Purpose of the Study:

  • To investigate the impact of imperfect reference standards on diagnostic biomarker accuracy.
  • To quantify the bias in likelihood ratios (LRs) under various disease prevalence and biomarker-reference standard correlation scenarios.
  • To assess the clinical significance of this bias using iron deficiency diagnosis as an example.

Main Methods:

  • Utilized simulated datasets to model biomarker concentrations and reference standard classifications.
  • Varied disease prevalence and the correlation between the biomarker and the imperfect reference standard.
  • Analyzed the resulting bias in estimated receiver operating characteristic (ROC) curves and likelihood ratios (LRs).

Main Results:

  • Imperfect reference standards demonstrably bias the estimation of likelihood ratios (LRs).
  • The degree of bias is influenced by disease prevalence and the correlation between the biomarker and the reference standard.

Required action A: Can you reproduce the study summary word for word, starting at "Purpose of the" and ending at "as an example."?
Required action B:
Answer these from the study summary:
(i) Which diagnosis serves as the example for assessing the clinical significance of the bias?
(ii) What kind of datasets did the methods use?
(iii) Besides disease prevalence, what influences the degree of bias?
Required action C: How would you sum up the study summary in two sentences?
The material after the study summary comes from a separate source.

Record extracts:
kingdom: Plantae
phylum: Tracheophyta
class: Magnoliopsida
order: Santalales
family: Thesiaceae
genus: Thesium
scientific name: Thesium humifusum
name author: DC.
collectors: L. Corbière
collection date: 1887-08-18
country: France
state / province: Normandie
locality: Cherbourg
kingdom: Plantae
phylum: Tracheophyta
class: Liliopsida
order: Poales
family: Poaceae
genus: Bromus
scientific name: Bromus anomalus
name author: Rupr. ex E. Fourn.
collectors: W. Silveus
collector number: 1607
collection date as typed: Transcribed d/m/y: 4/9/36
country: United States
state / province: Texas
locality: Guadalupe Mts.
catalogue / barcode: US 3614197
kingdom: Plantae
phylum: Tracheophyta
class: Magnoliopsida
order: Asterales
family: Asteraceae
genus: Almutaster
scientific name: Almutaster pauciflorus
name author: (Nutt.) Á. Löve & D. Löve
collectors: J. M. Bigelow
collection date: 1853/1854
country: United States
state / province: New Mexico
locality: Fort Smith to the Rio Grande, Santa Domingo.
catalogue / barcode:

Answer section A:
Purpose of the Study:

  • To investigate the impact of imperfect reference standards on diagnostic biomarker accuracy.
  • To quantify the bias in likelihood ratios (LRs) under various disease prevalence and biomarker-reference standard correlation scenarios.
  • To assess the clinical significance of this bias using iron deficiency diagnosis as an example.

Answer section B:
(i) Iron deficiency diagnosis.
(ii) Simulated datasets.
(iii) The correlation between the biomarker and the reference standard.

Answer section C: The study investigates how imperfect reference standards affect diagnostic biomarker accuracy, using simulated datasets in which disease prevalence and the correlation between the biomarker and the reference standard were varied. It found that imperfect reference standards bias the estimation of likelihood ratios, and that the degree of bias depends on disease prevalence and that correlation.